Grants and Contributions:

Grant or Award spanning more than one fiscal year. (2017-2018 to 2022-2023)

My research relates to improving position emission tomography (PET) for small animal and human brain imaging. PET is a “functional imaging” technique using molecules labelled with positron emitting atoms to investigate regional metabolism of that molecule by the formation of images of its utilization rate as opposed to the underlying anatomy. Recently this has been combined with magnetic resonance imaging (MRI) which provides images of the anatomy over which the PET image is superimposed.

Working in collaboration with colleagues in Winnipeg and Vancouver, I have helped commercialize an insert for an MRI scanner which is a PET scanner in order to enable simultaneous PET and MRI imaging The commercial success of this project has provided an incentive for us to work towards a scaled-up version on our PET insert suitable for human brain imaging. It will be much faster and have better spatial resolution than current PET brain scanners, and be adaptable to any MRI scanner. My application covers the research I intend to undertake to support this project.

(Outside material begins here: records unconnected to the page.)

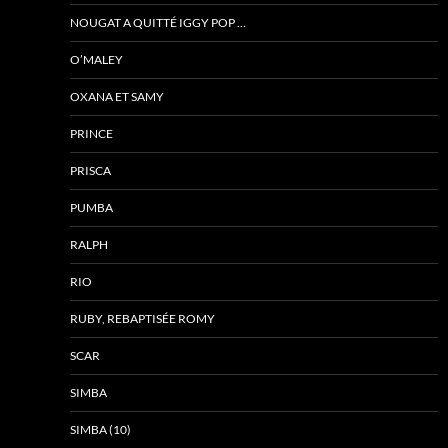
NOUGAT A QUITTÉ IGGY POP …
O’MALEY
OXANA ET SAMY
PRINCE
PRISCA
PUMBA
RALPH
RIO
RUBY, REBAPTISÉE ROMY
SCAR
SIMBA
SIMBA (10)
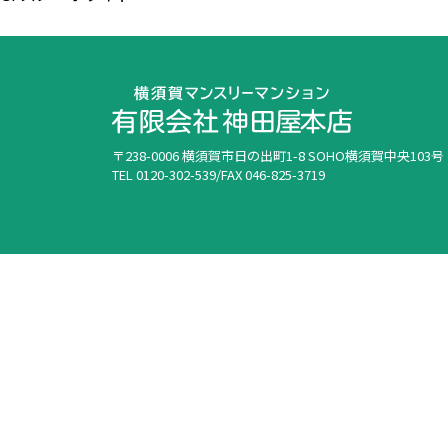
〒238-0006 横須賀市日の出町1-8 SOHO横須賀中央103号
TEL 0120-302-539/FAX 046-825-3719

1) Improve the timing accuracy of the detectors in the PET scanner so that the advantages of time-of-flight PET as demonstrated in whole body PET images will apply to human brain imaging. This requires a timing resolution of about 200 psec FWHM. Using my very fast signal digitizing system, I will explore polynomial fitting to the samples before and during rising edge of the detector pulses. This should give a very robust estimate of the event time. I will then determine the optimal sample rate which provides the desired performance with the lowest sampling rate in order to reduce the complexity and cost of the instrument.

2) Most PET detectors are made from a large number of small scintillation crystals separated with reflective material. The cutting and polishing of these crystals is wasteful of material and labour intensive. An alternative is to use a single crystal, and a large number of independently read-out light sensors which is complicated and expensive compared with the multiplexing method we prefer. Recently I saw that a group in Japan used sub-surface laser engraving of a scintillation crystal to create “walls” which serve as light-guides. I will use the services of a laser ornament and jewellery manufacturer to etch walls in a single crystal in the same positions we segment our crystals into 409 elements. If successful, this would result in significant cost reductions in the manufacture of PET detectors.

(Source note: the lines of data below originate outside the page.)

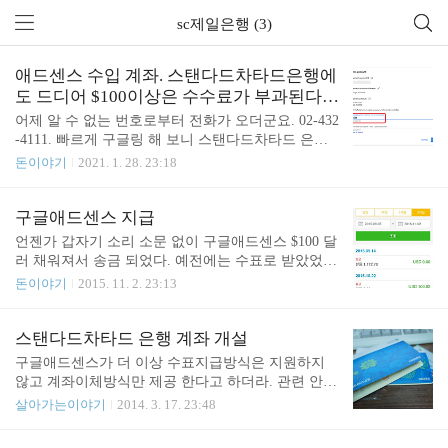
sc제일은행 (3)
애드센스 수입 계좌. 스탠다드차타드은행에
도 드디어 $100이상은 수수료가 부과된다.
수수료 아끼기 팁. 몰아서 받기.
어제 알 수 없는 번호로부터 전화가 오더군요. 02-432
-4111. 빠르게 구글링 해 보니 스탠다드차타드 은행
이더군요. 전화를 받아보았습니다. 구글 애드센스 수
돈이야기
2021. 1. 28. 23:18
입이 입금되었는데 다음 달부터는 $100 이상은 수수
료가 붙는다고 합니다. 얼마 정도 붙냐고 하니 현재
환율 기준으로 $9 정도 될 거라고 합니다. 전화를 끊
구글애드센스 지급
고 찾아보니 공지가 올라와 있네요. 예전에는 $300
언젠가 갑자기 소리 소문 없이 구글애드센스 $100 달
미만인 경우 수수료 면제였는데 $100 미만으로 기준
러 채워져서 송금 되었다. 예전에는 수표로 받았었는
이 변경되었습니다. 구글 애드센스가 $100 넘으면 보
데 이번에는 드디어 계좌로 받게 되었다. 여기다가
돈이야기
2015. 11. 2. 23:13
내주기 때문에 이제 무조건 수수료가 부과되겠습니
꾸준히 모았다가 나중에 필요 할 때 찾아 봐야겠다.
다. 그동안 수수료 무료로 잘 이용하고 있었는데 이
다음 $100 은 언제쯤 다시 충전 될까?
제는 수수료를 지불하게 되었습니다. 아무튼 스탠다
스탠다드차타드 은행 계좌 개설
드차타드에 수수료가 생기긴 했는데요. 바뀐 조건에
구글애드센스가 더 이상 수표지급방식은 지원하지
서 어떤 은행이 가장 좋을까 좀 고민이 되..
않고 계좌이체방식만 제공 한다고 하더라. 관련 안내
를 찾아 보았다. 전자송금(EFT)이 가능한 국가에서
살아가는이야기
2014. 3. 17. 23:48
는 수표 지급이 더 이상 지급 방식으로 지원되지 않
습니다. EFT는 빠르고 효율적이며 가장 친환경적인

3) Finally I will make a new version of my patented PET timing alignment technique to calibrate PET/MRI scanners. Now I use a fast photomultiplier (PMT) to detect the decay of positron emitting isotopes embedded in a plastic scintillator. The time between this and the detection of the annihilation photon by the PET scanner’s detectors is used to build a time offset correction table. I will test very fast silicon PMTs rather than a PMT to make an MRI compatible version.